Task objective: Reproduce every line of the records below, character for character and with no changes.

Dataset excerpts:
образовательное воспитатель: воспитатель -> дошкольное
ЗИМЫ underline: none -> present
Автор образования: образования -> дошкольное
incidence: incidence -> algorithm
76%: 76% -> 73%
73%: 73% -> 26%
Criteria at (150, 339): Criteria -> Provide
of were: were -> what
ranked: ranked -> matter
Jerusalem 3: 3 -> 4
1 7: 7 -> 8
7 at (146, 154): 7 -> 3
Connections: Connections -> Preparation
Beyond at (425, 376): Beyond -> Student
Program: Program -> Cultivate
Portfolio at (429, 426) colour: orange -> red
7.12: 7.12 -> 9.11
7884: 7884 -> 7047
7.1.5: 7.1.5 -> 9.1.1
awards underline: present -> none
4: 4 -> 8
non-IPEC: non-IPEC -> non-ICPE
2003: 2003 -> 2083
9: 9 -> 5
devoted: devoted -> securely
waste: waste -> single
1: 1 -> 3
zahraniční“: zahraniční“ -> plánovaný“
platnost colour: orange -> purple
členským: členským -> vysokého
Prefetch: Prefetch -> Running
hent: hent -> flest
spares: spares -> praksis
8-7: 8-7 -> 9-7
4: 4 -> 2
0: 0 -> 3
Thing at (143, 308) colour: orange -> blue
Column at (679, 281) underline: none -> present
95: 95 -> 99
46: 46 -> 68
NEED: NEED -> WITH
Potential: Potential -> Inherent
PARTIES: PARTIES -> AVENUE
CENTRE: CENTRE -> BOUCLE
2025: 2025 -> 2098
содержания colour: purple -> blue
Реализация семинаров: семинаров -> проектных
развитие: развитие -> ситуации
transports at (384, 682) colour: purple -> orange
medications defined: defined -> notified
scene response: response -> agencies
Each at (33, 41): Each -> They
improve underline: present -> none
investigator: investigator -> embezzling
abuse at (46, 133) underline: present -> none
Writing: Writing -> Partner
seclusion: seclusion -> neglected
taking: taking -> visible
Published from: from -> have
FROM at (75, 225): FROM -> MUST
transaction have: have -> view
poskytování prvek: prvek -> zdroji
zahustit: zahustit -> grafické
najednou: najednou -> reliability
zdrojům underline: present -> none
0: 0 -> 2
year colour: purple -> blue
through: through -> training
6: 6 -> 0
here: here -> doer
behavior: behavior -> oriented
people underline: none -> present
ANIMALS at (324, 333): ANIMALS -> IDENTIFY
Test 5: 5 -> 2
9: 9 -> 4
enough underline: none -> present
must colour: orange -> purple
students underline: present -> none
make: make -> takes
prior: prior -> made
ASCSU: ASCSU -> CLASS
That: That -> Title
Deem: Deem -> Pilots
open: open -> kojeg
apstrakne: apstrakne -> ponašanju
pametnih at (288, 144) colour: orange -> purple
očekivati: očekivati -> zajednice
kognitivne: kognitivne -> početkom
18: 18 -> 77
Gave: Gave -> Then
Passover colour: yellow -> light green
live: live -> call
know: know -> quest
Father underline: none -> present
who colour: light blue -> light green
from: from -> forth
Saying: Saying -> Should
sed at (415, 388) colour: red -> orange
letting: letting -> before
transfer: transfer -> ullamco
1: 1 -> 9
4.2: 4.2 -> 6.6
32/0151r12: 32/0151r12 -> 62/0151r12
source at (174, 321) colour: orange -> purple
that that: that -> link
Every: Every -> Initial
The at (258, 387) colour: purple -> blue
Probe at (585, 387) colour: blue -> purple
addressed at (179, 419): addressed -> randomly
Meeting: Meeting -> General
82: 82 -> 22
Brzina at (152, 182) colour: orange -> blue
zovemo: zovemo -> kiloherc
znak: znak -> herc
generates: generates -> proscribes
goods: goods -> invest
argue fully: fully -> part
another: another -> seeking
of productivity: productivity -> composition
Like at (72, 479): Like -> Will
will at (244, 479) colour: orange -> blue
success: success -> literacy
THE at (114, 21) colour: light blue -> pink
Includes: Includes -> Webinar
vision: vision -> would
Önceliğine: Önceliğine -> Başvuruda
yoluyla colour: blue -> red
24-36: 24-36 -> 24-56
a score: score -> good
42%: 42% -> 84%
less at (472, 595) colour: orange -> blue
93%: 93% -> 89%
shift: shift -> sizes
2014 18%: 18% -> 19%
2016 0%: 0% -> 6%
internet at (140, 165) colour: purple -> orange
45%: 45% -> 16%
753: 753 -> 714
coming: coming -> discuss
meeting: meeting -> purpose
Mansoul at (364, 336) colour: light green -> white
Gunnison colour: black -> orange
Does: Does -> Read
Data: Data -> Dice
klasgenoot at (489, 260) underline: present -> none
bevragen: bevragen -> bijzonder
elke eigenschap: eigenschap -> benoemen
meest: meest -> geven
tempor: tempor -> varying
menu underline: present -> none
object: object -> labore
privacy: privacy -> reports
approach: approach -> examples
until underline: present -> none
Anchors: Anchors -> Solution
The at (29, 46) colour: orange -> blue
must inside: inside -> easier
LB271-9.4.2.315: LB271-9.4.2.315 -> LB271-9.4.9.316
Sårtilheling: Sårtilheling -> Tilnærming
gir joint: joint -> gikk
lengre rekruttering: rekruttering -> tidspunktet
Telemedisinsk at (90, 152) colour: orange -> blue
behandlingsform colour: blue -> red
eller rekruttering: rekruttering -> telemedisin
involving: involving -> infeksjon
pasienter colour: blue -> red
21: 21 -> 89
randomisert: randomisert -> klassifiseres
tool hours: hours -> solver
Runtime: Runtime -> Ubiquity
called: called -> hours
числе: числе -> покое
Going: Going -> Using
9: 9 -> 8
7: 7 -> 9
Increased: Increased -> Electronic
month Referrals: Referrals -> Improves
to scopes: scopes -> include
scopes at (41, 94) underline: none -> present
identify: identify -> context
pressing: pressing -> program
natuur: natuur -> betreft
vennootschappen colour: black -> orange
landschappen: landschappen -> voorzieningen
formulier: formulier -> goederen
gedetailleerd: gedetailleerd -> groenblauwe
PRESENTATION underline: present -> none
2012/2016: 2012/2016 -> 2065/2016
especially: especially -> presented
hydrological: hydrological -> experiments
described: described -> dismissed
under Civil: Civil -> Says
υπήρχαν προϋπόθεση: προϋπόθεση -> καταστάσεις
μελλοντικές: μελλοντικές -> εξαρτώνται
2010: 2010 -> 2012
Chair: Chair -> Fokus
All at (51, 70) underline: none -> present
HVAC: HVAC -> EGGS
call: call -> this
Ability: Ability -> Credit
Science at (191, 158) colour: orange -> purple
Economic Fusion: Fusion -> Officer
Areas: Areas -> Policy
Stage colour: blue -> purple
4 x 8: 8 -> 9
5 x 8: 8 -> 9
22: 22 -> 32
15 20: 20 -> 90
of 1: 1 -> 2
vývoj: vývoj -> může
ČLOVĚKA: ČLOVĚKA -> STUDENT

Solution:
образовательное воспитатель: воспитатель -> дошкольное
ЗИМЫ underline: none -> present
Автор образования: образования -> дошкольное
incidence: incidence -> algorithm
76%: 76% -> 73%
73%: 73% -> 26%
Criteria at (150, 339): Criteria -> Provide
of were: were -> what
ranked: ranked -> matter
Jerusalem 3: 3 -> 4
1 7: 7 -> 8
7 at (146, 154): 7 -> 3
Connections: Connections -> Preparation
Beyond at (425, 376): Beyond -> Student
Program: Program -> Cultivate
Portfolio at (429, 426) colour: orange -> red
7.12: 7.12 -> 9.11
7884: 7884 -> 7047
7.1.5: 7.1.5 -> 9.1.1
awards underline: present -> none
4: 4 -> 8
non-IPEC: non-IPEC -> non-ICPE
2003: 2003 -> 2083
9: 9 -> 5
devoted: devoted -> securely
waste: waste -> single
1: 1 -> 3
zahraniční“: zahraniční“ -> plánovaný“
platnost colour: orange -> purple
členským: členským -> vysokého
Prefetch: Prefetch -> Running
hent: hent -> flest
spares: spares -> praksis
8-7: 8-7 -> 9-7
4: 4 -> 2
0: 0 -> 3
Thing at (143, 308) colour: orange -> blue
Column at (679, 281) underline: none -> present
95: 95 -> 99
46: 46 -> 68
NEED: NEED -> WITH
Potential: Potential -> Inherent
PARTIES: PARTIES -> AVENUE
CENTRE: CENTRE -> BOUCLE
2025: 2025 -> 2098
содержания colour: purple -> blue
Реализация семинаров: семинаров -> проектных
развитие: развитие -> ситуации
transports at (384, 682) colour: purple -> orange
medications defined: defined -> notified
scene response: response -> agencies
Each at (33, 41): Each -> They
improve underline: present -> none
investigator: investigator -> embezzling
abuse at (46, 133) underline: present -> none
Writing: Writing -> Partner
seclusion: seclusion -> neglected
taking: taking -> visible
Published from: from -> have
FROM at (75, 225): FROM -> MUST
transaction have: have -> view
poskytování prvek: prvek -> zdroji
zahustit: zahustit -> grafické
najednou: najednou -> reliability
zdrojům underline: present -> none
0: 0 -> 2
year colour: purple -> blue
through: through -> training
6: 6 -> 0
here: here -> doer
behavior: behavior -> oriented
people underline: none -> present
ANIMALS at (324, 333): ANIMALS -> IDENTIFY
Test 5: 5 -> 2
9: 9 -> 4
enough underline: none -> present
must colour: orange -> purple
students underline: present -> none
make: make -> takes
prior: prior -> made
ASCSU: ASCSU -> CLASS
That: That -> Title
Deem: Deem -> Pilots
open: open -> kojeg
apstrakne: apstrakne -> ponašanju
pametnih at (288, 144) colour: orange -> purple
očekivati: očekivati -> zajednice
kognitivne: kognitivne -> početkom
18: 18 -> 77
Gave: Gave -> Then
Passover colour: yellow -> light green
live: live -> call
know: know -> quest
Father underline: none -> present
who colour: light blue -> light green
from: from -> forth
Saying: Saying -> Should
sed at (415, 388) colour: red -> orange
letting: letting -> before
transfer: transfer -> ullamco
1: 1 -> 9
4.2: 4.2 -> 6.6
32/0151r12: 32/0151r12 -> 62/0151r12
source at (174, 321) colour: orange -> purple
that that: that -> link
Every: Every -> Initial
The at (258, 387) colour: purple -> blue
Probe at (585, 387) colour: blue -> purple
addressed at (179, 419): addressed -> randomly
Meeting: Meeting -> General
82: 82 -> 22
Brzina at (152, 182) colour: orange -> blue
zovemo: zovemo -> kiloherc
znak: znak -> herc
generates: generates -> proscribes
goods: goods -> invest
argue fully: fully -> part
another: another -> seeking
of productivity: productivity -> composition
Like at (72, 479): Like -> Will
will at (244, 479) colour: orange -> blue
success: success -> literacy
THE at (114, 21) colour: light blue -> pink
Includes: Includes -> Webinar
vision: vision -> would
Önceliğine: Önceliğine -> Başvuruda
yoluyla colour: blue -> red
24-36: 24-36 -> 24-56
a score: score -> good
42%: 42% -> 84%
less at (472, 595) colour: orange -> blue
93%: 93% -> 89%
shift: shift -> sizes
2014 18%: 18% -> 19%
2016 0%: 0% -> 6%
internet at (140, 165) colour: purple -> orange
45%: 45% -> 16%
753: 753 -> 714
coming: coming -> discuss
meeting: meeting -> purpose
Mansoul at (364, 336) colour: light green -> white
Gunnison colour: black -> orange
Does: Does -> Read
Data: Data -> Dice
klasgenoot at (489, 260) underline: present -> none
bevragen: bevragen -> bijzonder
elke eigenschap: eigenschap -> benoemen
meest: meest -> geven
tempor: tempor -> varying
menu underline: present -> none
object: object -> labore
privacy: privacy -> reports
approach: approach -> examples
until underline: present -> none
Anchors: Anchors -> Solution
The at (29, 46) colour: orange -> blue
must inside: inside -> easier
LB271-9.4.2.315: LB271-9.4.2.315 -> LB271-9.4.9.316
Sårtilheling: Sårtilheling -> Tilnærming
gir joint: joint -> gikk
lengre rekruttering: rekruttering -> tidspunktet
Telemedisinsk at (90, 152) colour: orange -> blue
behandlingsform colour: blue -> red
eller rekruttering: rekruttering -> telemedisin
involving: involving -> infeksjon
pasienter colour: blue -> red
21: 21 -> 89
randomisert: randomisert -> klassifiseres
tool hours: hours -> solver
Runtime: Runtime -> Ubiquity
called: called -> hours
числе: числе -> покое
Going: Going -> Using
9: 9 -> 8
7: 7 -> 9
Increased: Increased -> Electronic
month Referrals: Referrals -> Improves
to scopes: scopes -> include
scopes at (41, 94) underline: none -> present
identify: identify -> context
pressing: pressing -> program
natuur: natuur -> betreft
vennootschappen colour: black -> orange
landschappen: landschappen -> voorzieningen
formulier: formulier -> goederen
gedetailleerd: gedetailleerd -> groenblauwe
PRESENTATION underline: present -> none
2012/2016: 2012/2016 -> 2065/2016
especially: especially -> presented
hydrological: hydrological -> experiments
described: described -> dismissed
under Civil: Civil -> Says
υπήρχαν προϋπόθεση: προϋπόθεση -> καταστάσεις
μελλοντικές: μελλοντικές -> εξαρτώνται
2010: 2010 -> 2012
Chair: Chair -> Fokus
All at (51, 70) underline: none -> present
HVAC: HVAC -> EGGS
call: call -> this
Ability: Ability -> Credit
Science at (191, 158) colour: orange -> purple
Economic Fusion: Fusion -> Officer
Areas: Areas -> Policy
Stage colour: blue -> purple
4 x 8: 8 -> 9
5 x 8: 8 -> 9
22: 22 -> 32
15 20: 20 -> 90
of 1: 1 -> 2
vývoj: vývoj -> může
ČLOVĚKA: ČLOVĚKA -> STUDENT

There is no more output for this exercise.